Conceptually, Cavum is an album about this unique moment in human history, when we are simultaneously more connected and yet more isolated than ever. The Latin word for a pit, the cavum is an emblem for the dissolution of our collective consciousness as it has grown more intertwined. In age in which one can reach out and speak to people anywhere in the world, we are finding an increase in depression, a loss of tangible experiences and physical interactions, a growing sense of existential dread. At the same time, there is a blossoming taking place, a heightened awareness of the arts, an ability to connect with people we never would have even twenty years ago. Indeed, the post-rock genre itself would not be advancing in the way that it is without this technology facilitating it. So, for every coin, two equally integral sides to consider. Cavum seeks to utilize its sonic palette to explore these themes of the light and the dark and find precious balance within them.

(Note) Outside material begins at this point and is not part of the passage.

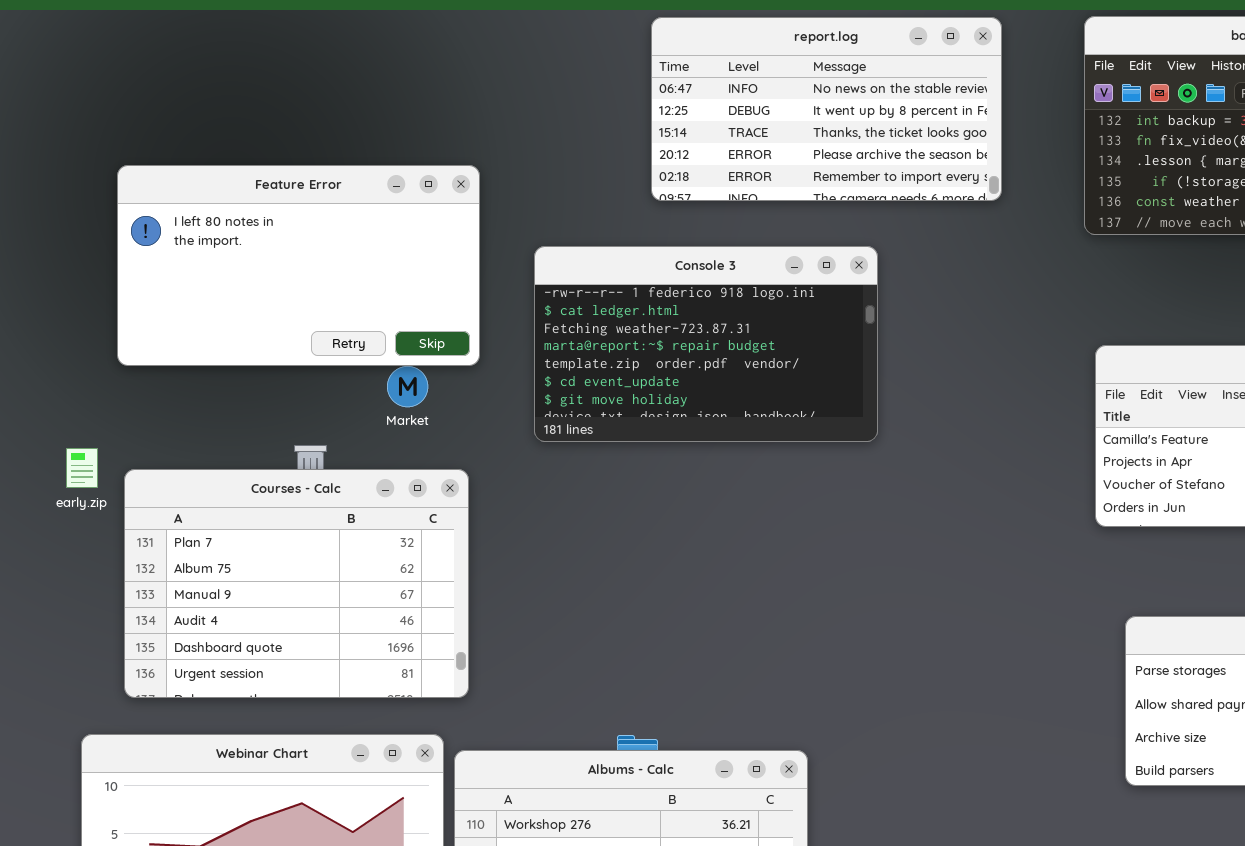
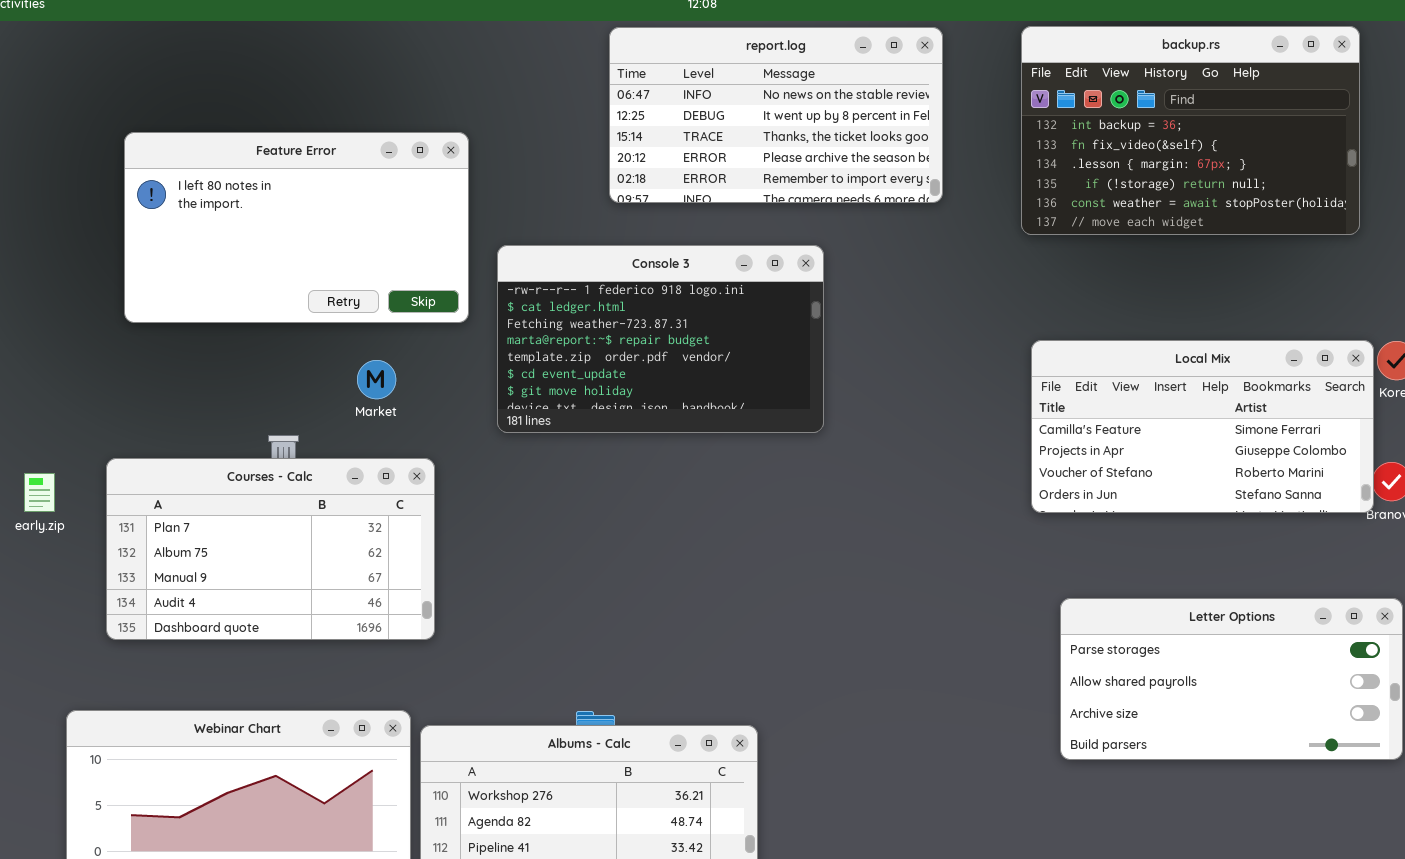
Feature Error: [117,165,480,366] -> [124,132,469,323], moved
early.zip: [66,448,98,488] -> [24,473,55,512], moved
Courses - Calc: [124,469,469,698] -> [106,458,435,640], resized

Listeners will find tension and rage and desperation in a track like the aptly-titled opener “Escape,” whereas they can seek a sweeter release in the second single, “Solace,” which conjures visions of vast skies and welcoming horizons with its gentle melodic refrain that patiently grows into a triumphant climactic swell. Where Cavum finds its truest peaks, though, are in the tracks that blend the entire spectrum. The lead single “Dissolution” is a perfect example of how the light and the dark work best as companions as opposed to adversaries. The sheer power of the track’s introductory detonation is given extra weight with the counterbalance of its more pensive and introspective middle section. When it all comes together for a final crescendo, listeners will find PILLARS functioning at level that is emphatically top-tier. But that is par for the course for the entire record.
2019 is shaping up to be a banner year for the genre, and many of its key contributors have emerged from places that may have gone wholly unnoticed prior to the evolution of social media – such is the grandeur of the light. Now it is up to everyone to find a way to fight the darkness, and as it’s always been, music is a sublime place to start.